The No-Fault Automobile Insurance Act’s mandatory arbitration requirement of claims for $10,000 or less is now confirmed to be constitutional, according to the judgment delivered recently by the Court of Appeals of Minnesota in Unger v. AAA Ins. Co., No. A14-1885 (Minn. Ct. App. Aug. 10, 2015).
Ruth and Amanda Unger were injured in a car accident after which they received chiropractic care and physical therapy. A few months later, however, AAA Insurance Company seized payment of on-going benefits and sent a letter whereby it agreed to an arbitration, if the amount in dispute was $10,000 or less, by virtue of Minnesota Stat. 65B.525. Both victims filed a petition for arbitration claiming approximately $9,000 for medical and income loss benefits and a no fault award of about $11,500 was issued at the end. During the arbitration proceedings, the appointment of the sole arbitrator was unsuccessfully challenged — an issue which was then later raised in front of the district court and the Court of Appeal as well.
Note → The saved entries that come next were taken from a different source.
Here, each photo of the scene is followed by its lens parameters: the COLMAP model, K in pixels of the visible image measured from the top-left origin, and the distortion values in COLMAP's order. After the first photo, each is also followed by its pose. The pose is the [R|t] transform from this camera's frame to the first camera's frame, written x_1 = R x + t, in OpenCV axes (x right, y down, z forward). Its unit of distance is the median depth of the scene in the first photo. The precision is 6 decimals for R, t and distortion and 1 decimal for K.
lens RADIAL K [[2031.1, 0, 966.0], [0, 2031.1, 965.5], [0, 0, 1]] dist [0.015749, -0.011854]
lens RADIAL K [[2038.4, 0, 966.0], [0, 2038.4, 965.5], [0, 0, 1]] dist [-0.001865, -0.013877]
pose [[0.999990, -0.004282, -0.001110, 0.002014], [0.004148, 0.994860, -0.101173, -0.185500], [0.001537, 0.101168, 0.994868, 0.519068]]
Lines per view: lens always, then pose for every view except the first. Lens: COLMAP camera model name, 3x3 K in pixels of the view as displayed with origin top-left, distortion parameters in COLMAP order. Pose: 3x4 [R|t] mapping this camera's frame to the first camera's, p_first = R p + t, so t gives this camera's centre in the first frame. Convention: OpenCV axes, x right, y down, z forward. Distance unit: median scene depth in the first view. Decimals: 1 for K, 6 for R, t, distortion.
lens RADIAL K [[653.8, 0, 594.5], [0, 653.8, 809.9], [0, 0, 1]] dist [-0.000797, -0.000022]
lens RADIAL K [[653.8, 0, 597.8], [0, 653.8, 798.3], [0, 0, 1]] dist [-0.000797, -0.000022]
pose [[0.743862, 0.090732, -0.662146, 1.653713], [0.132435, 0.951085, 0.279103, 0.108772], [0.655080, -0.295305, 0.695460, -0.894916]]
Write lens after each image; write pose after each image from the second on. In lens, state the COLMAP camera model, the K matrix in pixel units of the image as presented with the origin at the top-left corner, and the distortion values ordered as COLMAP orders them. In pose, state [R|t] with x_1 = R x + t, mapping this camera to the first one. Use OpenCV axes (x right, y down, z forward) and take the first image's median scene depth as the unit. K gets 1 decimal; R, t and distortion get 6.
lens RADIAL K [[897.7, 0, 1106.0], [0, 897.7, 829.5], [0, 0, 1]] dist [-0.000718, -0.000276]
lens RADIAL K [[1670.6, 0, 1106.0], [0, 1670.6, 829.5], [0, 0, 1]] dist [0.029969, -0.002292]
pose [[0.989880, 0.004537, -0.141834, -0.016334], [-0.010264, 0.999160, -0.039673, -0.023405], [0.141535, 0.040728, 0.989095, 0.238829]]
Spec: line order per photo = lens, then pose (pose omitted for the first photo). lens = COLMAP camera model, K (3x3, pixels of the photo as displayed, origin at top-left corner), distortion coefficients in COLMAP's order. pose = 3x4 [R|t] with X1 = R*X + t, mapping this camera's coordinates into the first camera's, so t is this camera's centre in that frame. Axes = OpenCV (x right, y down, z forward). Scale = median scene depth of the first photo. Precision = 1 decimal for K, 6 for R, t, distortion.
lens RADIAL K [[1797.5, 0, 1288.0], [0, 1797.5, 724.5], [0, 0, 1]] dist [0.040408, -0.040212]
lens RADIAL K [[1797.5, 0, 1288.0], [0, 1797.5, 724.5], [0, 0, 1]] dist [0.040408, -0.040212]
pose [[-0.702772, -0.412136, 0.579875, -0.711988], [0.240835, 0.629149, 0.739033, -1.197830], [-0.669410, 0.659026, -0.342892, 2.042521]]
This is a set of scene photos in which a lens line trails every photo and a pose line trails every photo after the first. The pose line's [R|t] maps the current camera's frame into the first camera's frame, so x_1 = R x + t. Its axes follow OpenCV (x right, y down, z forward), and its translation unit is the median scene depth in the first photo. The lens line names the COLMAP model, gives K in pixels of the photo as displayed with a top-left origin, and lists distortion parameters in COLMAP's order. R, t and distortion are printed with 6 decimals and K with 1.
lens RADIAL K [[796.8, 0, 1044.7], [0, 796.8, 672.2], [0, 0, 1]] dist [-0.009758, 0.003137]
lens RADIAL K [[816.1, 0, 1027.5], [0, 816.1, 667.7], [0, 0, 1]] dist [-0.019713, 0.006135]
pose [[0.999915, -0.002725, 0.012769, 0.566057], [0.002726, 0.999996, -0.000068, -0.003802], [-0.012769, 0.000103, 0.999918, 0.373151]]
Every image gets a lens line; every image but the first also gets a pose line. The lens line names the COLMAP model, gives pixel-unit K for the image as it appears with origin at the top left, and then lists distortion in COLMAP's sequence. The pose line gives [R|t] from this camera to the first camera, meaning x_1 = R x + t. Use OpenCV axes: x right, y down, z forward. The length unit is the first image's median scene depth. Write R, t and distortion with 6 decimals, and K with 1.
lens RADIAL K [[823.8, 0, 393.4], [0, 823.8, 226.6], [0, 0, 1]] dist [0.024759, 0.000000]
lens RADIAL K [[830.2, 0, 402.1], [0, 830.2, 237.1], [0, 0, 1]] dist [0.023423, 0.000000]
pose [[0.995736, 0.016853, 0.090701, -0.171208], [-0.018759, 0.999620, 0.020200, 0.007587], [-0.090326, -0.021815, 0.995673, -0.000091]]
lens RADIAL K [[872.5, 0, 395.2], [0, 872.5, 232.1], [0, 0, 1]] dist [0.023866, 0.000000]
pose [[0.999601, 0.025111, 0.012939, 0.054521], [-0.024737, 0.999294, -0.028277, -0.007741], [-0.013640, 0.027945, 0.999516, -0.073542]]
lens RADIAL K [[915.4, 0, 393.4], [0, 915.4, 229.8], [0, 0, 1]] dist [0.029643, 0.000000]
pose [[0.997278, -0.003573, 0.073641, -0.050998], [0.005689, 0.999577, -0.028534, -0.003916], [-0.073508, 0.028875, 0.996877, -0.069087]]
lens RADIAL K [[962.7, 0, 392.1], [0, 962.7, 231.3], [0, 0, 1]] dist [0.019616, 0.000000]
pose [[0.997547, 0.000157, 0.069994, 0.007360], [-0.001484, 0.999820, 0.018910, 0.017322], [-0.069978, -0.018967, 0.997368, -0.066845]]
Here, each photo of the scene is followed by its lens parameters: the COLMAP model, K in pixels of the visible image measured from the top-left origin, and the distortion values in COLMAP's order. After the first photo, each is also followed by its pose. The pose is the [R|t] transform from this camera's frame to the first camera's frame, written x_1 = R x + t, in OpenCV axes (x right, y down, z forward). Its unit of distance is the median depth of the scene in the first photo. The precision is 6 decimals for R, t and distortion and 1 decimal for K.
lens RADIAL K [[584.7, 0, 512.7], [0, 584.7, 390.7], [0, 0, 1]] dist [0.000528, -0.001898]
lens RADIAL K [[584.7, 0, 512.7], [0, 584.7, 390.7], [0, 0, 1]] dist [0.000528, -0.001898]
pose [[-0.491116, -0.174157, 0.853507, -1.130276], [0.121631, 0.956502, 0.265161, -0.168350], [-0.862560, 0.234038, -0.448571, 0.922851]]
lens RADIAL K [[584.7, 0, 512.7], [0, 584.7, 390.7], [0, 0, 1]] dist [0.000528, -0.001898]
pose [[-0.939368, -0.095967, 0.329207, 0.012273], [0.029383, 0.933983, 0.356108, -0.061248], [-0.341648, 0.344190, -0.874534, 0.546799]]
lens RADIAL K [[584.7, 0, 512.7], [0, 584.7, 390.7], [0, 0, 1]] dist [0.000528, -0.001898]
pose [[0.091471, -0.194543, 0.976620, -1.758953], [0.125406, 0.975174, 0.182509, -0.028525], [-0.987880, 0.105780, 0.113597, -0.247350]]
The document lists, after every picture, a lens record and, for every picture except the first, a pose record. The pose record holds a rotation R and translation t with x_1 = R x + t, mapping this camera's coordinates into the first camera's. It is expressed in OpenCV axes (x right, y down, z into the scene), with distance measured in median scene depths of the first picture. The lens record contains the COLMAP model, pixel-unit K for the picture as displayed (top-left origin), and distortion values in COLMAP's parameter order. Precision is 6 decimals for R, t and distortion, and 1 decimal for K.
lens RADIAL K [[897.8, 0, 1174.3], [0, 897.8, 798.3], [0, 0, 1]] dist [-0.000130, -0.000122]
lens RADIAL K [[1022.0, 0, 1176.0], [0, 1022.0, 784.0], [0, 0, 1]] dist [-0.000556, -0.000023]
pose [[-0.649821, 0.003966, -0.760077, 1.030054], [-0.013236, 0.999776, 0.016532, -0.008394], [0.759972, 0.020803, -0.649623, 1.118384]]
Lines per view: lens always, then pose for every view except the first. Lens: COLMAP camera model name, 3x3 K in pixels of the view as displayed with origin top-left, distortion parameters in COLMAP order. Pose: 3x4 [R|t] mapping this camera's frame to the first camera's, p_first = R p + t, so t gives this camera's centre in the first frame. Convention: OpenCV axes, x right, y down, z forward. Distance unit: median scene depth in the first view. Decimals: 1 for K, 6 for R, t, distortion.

In reviewing the partiality challenge, the Court of Appeal refused to vacate the award on the ground that none of the arbitrator’s disclosures were considered significant enough to affect the arbitrator’s impartial judgment.
One of the most interesting findings of the appellate judge in this decision was the underlying judgment pertaining to the constitutionality challenge of the NFAIA’s provision for mandatory and binding arbitration of certain types of no fault claims. The appellant argued that the mandatory arbitration requirement of the NFAIA is in breach of the constitutionally protected rights to a jury trial, due process, and a certain and complete remedy. The appellate judge reiterated its position in Neal, 509 N.W.2d and stated that NFAIA’s mandatory requirement was constitutional and did not violate the right to a jury trial.
As a general principle, statutes are presumed to be constitutional unless – and until otherwise – evidenced, and judges should pay high attention when declaring a statute unconstitutional. The burden of proof lies with the party challenging the constitutionality of a statute, which is expected to be proved beyond any doubt. In this matter, the appellant failed to meet its burden and in that way produce enough evidence in order to convince the judge, beyond any reasonable doubt, about the unconstitutionality of the NFAIA’s mandatory arbitration provision.
More specifically, the court was not convinced that the parties were bound to arbitrate the claim because of the NFAIA. The appellant failed to produce a copy of the insurance policy and the court was thus unable to ascertain whether there had been an arbitration agreement in place when the dispute arose. Interestingly, it did hold that given the wording in the appellant’s letter inviting for an arbitration of claims of $10,000 or less and the statutory arbitration requirement of the NFAIA included in the standard personal injury protection (PIP) automobile policy, appellant’s policy provides for arbitration of claims. The court reached the conclusion that the appellant failed to prove violation of its constitutional rights, thus applying a strict approach of the burden of proof for constitutionality challenges.